• Questions:
1 – Copy the part of the display transform post word for word, beginning at the words "I have built" and stopping after the words "p ) compression function.".
2 – Answer these questions from the display transform post:
(a) What does the Contrast control adjust?
(b) Whose terminology does the post adopt for the phrase "path to white above display maximum"?
(c) According to the post, what happens to shadows in per-channel RGB renderings?

• Given text:
********
Getting the my thread back on track!
I have built an updated slightly less naive display transform which incorporates a pivoted slope adjustment and a compression curve for shadows and highlights.
EDIT - the link above points to a gist that has since been updated: here is the nuke script in question:
NaiveDisplayTransformPivoted_v01.nk (14.8 KB)
Again, this is not intended for production use, nor as a proposal for a display rendering transform. It should be treated as an experiment, and tested as such.
I’ll try to do a more in-depth video on how it works, but here’s a quick text-based rundown:
- Middle grey in → out specifies the pivot
- Contrast adjusts the slope of the linear section of the curve
- Black is stops below middle grey to map to display 0
- White is stops above middle grey to map to display 1 after compression
- The compression curves utilize the very simple power( p ) compression function.
- dlin start and end specifies where the linear section starts and ends (in display linear values)
- p for shoulder and toe adjusts the slope of the compression curve or how aggressive it is.
Path to White
I’m going to adopt the Timothy Lottes terminology here in an attempt to improve the rather unsophisticated phrase “highlight desaturation”. I will use the phrase “path to white above display maximum.” I described this a bit in my last posts. With a chromaticity preserving display render transform, when one channel clips, and the hue in question is a saturated color, we need to guide the other channels towards the achromatic axis, so that the appearance of a bright highlight is maintained. Without this behavior brightly colored highlights look unnaturally dark.
To achieve this I’m using a technique similar to what is used in the Lottes presentation: moving the RGB Ratios towards a neutral color before multiplying them back into the norm. I am calculating the factor from the compression amount. The path to white start is basically a blackpoint adjustment on that factor. The bias is a gamma adjustment on that factor. And the huebias is an additional gamma adjustment per-channel. This introduces hue skews in the path from saturated color to achromatic axis, but it is interesting to play with so I left a control there for it.
Since we are compressing shadows now as well, there is also a set of controls for desaturating those compressed pixels. One of the things that’s always bothered me about per-channel RGB renderings is how highlights get desaturated, but shadows get more saturated, leading to unnatural colors in shadow areas.
********
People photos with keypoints
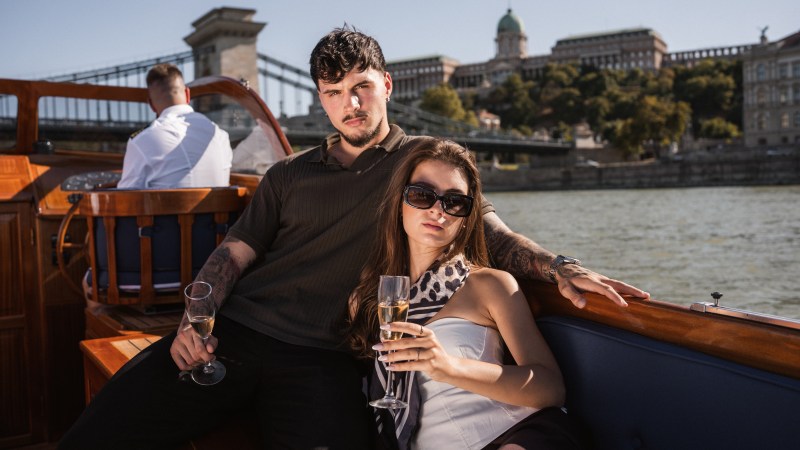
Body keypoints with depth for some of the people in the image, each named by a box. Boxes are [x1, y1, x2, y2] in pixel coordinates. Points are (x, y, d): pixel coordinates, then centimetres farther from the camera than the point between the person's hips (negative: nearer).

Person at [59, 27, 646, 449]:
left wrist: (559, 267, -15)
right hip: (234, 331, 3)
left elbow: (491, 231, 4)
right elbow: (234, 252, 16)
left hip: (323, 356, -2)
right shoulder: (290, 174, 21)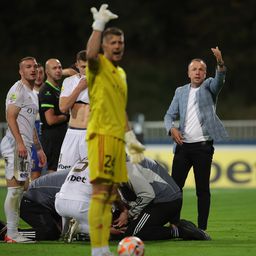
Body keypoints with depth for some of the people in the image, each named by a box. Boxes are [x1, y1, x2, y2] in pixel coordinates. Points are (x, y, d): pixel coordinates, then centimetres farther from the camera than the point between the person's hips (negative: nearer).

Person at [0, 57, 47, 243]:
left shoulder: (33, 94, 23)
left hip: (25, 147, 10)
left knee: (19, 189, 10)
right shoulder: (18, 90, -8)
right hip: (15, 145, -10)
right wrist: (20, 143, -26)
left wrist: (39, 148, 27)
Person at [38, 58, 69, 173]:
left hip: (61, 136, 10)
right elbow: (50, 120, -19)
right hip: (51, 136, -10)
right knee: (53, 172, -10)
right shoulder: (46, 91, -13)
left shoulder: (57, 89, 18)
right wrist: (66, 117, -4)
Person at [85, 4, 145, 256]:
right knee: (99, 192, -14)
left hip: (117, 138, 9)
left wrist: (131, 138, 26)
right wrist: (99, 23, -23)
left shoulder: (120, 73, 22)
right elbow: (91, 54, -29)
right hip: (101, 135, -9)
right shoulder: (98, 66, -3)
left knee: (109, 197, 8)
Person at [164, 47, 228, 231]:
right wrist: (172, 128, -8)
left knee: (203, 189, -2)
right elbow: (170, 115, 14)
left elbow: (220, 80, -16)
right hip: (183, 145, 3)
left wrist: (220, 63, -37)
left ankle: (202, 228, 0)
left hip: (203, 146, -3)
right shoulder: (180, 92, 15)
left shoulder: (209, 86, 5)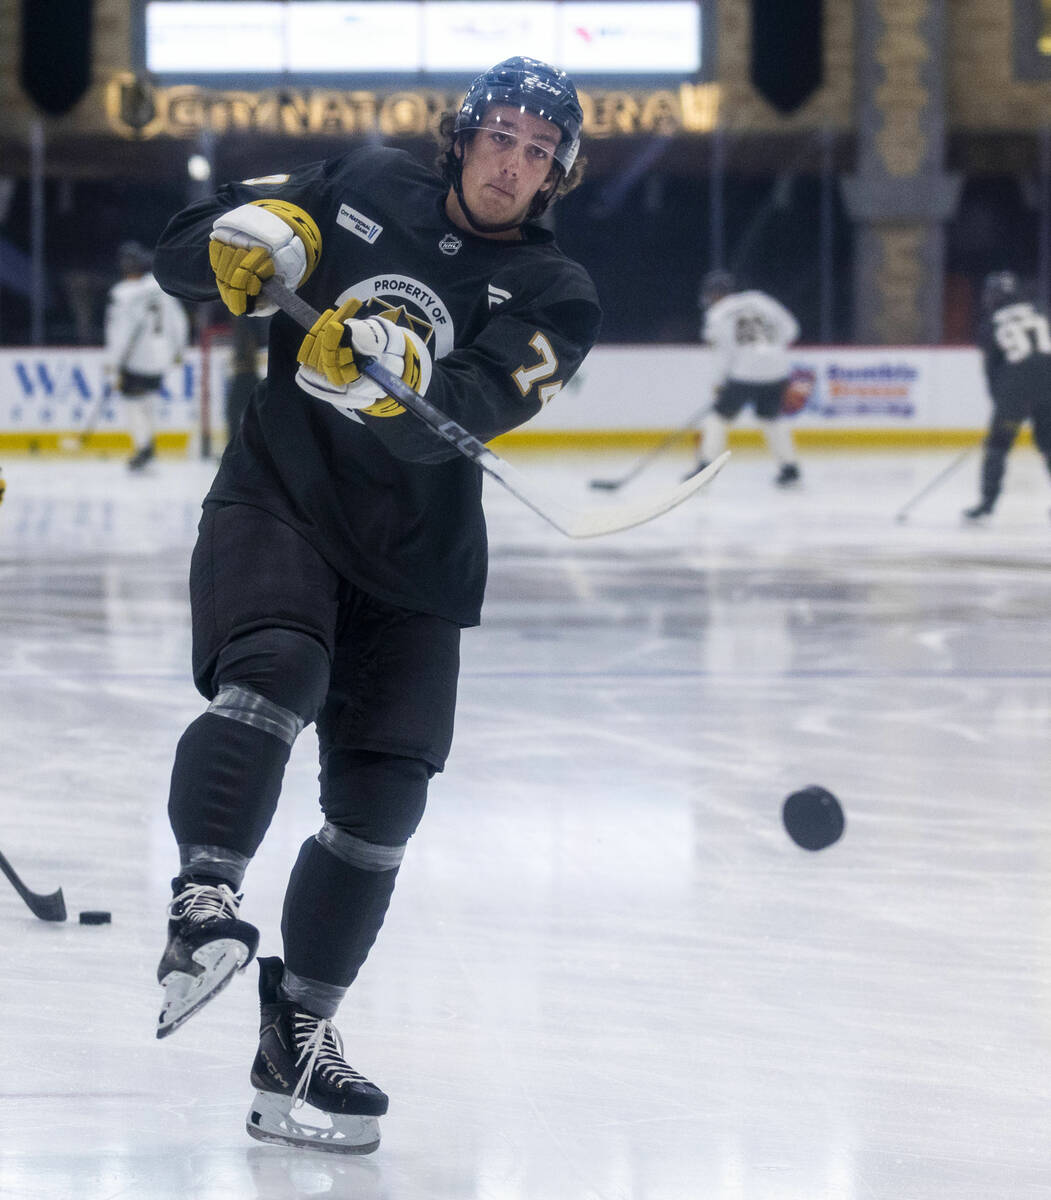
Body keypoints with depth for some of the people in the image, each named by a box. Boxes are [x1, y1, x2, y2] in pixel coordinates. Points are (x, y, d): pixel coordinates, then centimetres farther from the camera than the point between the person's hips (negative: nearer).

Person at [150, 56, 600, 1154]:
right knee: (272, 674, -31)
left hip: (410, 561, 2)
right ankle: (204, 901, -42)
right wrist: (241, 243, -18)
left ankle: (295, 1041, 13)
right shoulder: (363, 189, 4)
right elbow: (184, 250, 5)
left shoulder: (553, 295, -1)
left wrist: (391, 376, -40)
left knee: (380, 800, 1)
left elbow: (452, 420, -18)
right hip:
********
• Solutions by task:
1 –
I have built an updated slightly less naive display transform which incorporates a pivoted slope adjustment and a compression curve for shadows and highlights.
EDIT - the link above points to a gist that has since been updated: here is the nuke script in question:
NaiveDisplayTransformPivoted_v01.nk (14.8 KB)
Again, this is not intended for production use, nor as a proposal for a display rendering transform. It should be treated as an experiment, and tested as such.
I’ll try to do a more in-depth video on how it works, but here’s a quick text-based rundown:
- Middle grey in → out specifies the pivot
- Contrast adjusts the slope of the linear section of the curve
- Black is stops below middle grey to map to display 0
- White is stops above middle grey to map to display 1 after compression
- The compression curves utilize the very simple power( p ) compression function.

2 –
(a) The slope of the linear section of the curve.
(b) Timothy Lottes.
(c) They get more saturated.